Open metaprime opened 7 years ago
Comment by Crapmo Wednesday Apr 12, 2017 at 09:25 GMT
https://imgur.com/r/pics/top/page/1/miss?scrolled https://imgur.com/r/pics/top/page/6/miss?scrolled https://imgur.com/r/pics/top/page/11/miss?scrolled https://imgur.com/r/pics/top/page/16/miss?scrolled ...
Repeats with same content.
You need a new way to scrape Imgur subreddit galleries.
Comment by metaprime Tuesday Apr 25, 2017 at 07:33 GMT
If the problem is on imgur's side there might not be anything we can do here.
Comment by Crapmo Wednesday May 03, 2017 at 05:51 GMT
Allow us to use imgur API keys and use the Imgur API for scraping, the api only returns 100 or so pages as far as I know though. Still alot of images to play with!
Comment by Numberphile Wednesday Jun 21, 2017 at 05:16 GMT
I had this exact same bug, here and with another ripper. I just investigated and can confirm imgur galleries repeat after the first 300 pictures. Suggest just ripping from reddit instead.
Comment by metaprime Saturday Aug 12, 2017 at 10:53 GMT
@Numberphile What do you mean ripping from reddit instead? Reddit's expando for imgur albums uses JS to get the images from imgur. (Probably using the API with an API key specific to the app.) We can do the same, as @Crapmo suggested.
Comment by Numberphile Saturday Aug 12, 2017 at 14:43 GMT
@metaprime I was able to get more images from just ripping from reddit.com/r/subreddit instead of imgur.com/r/subreddit. This was a while back so I don't remember if I was getting more of the imgur pictures or if it was getting bolstered by other hosting sites. My understanding here is purely experimental, my theoretical knowledge of how this thing actually works is pretty limited :/
Also, I seem to remember getting many more images when I first used this tool a few years ago (may have been a different ripper.)
Comment by metaprime Monday Aug 14, 2017 at 07:08 GMT
@Numberphile Okay, I see. That's a totally different thing. imgur has sections for each subreddit but a user has to intentionally post there. The way they handle rendering the images to those pages is much different from how reddit does.
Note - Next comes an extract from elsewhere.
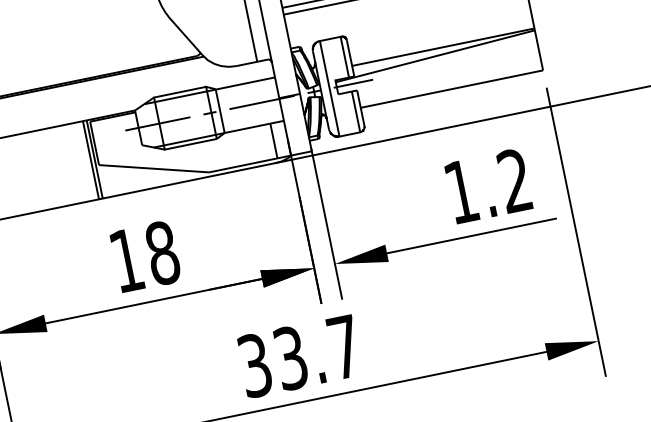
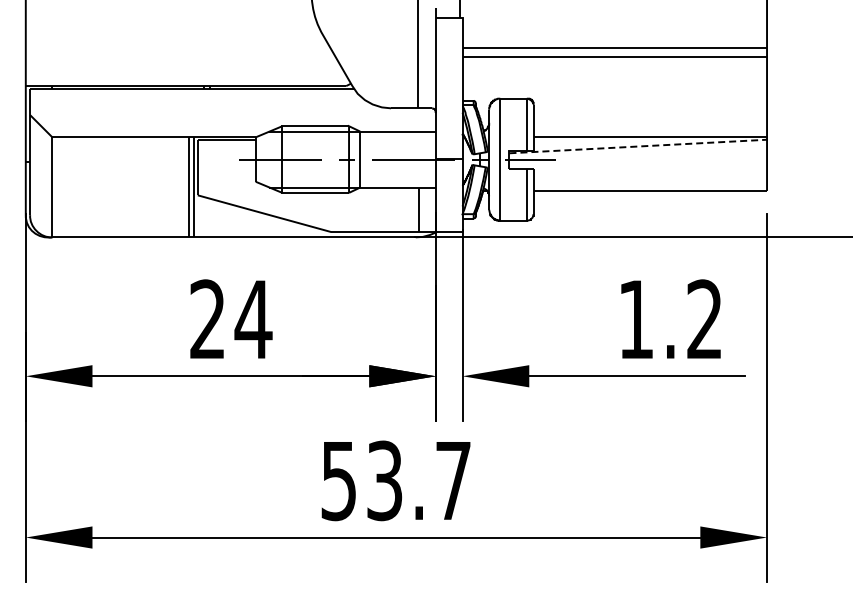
line: (435, 56) -> (638, 146), solid -> dashed
text: (145, 256) -> (231, 319), 18 -> 24
text: (255, 365) -> (339, 480), 33.7 -> 53.7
The reddit ripper goes through all of the links submitted to the subreddit and rips every link for which it has a ripper.
Reddit gets data from whatever links users submit, but imgur does not get it's subreddit page from imgur links submitted to reddit, it only has information about content submitted to imgur (and how it was submitted).
Since this is an issue with the ImgurRipper (and ripping subreddits works fine), let's keep this conversation focused on that issue.
Issue by Crapmo Tuesday Apr 11, 2017 at 18:11 GMT Originally opened as https://github.com/4pr0n/ripme/issues/504
After 300 images, the program hangs.
After the 300 images, I get the following output in the console:
[!] Skipping link -- already attempted: /var/www/html/folder/file.ext Retrieving https://imgur.com/r/*subreddit*/new/page/10/miss?scrolled
Problem is on Imgur's side. The /page/ results after page 5/6 are the same ones from 1-5/6, just repeated.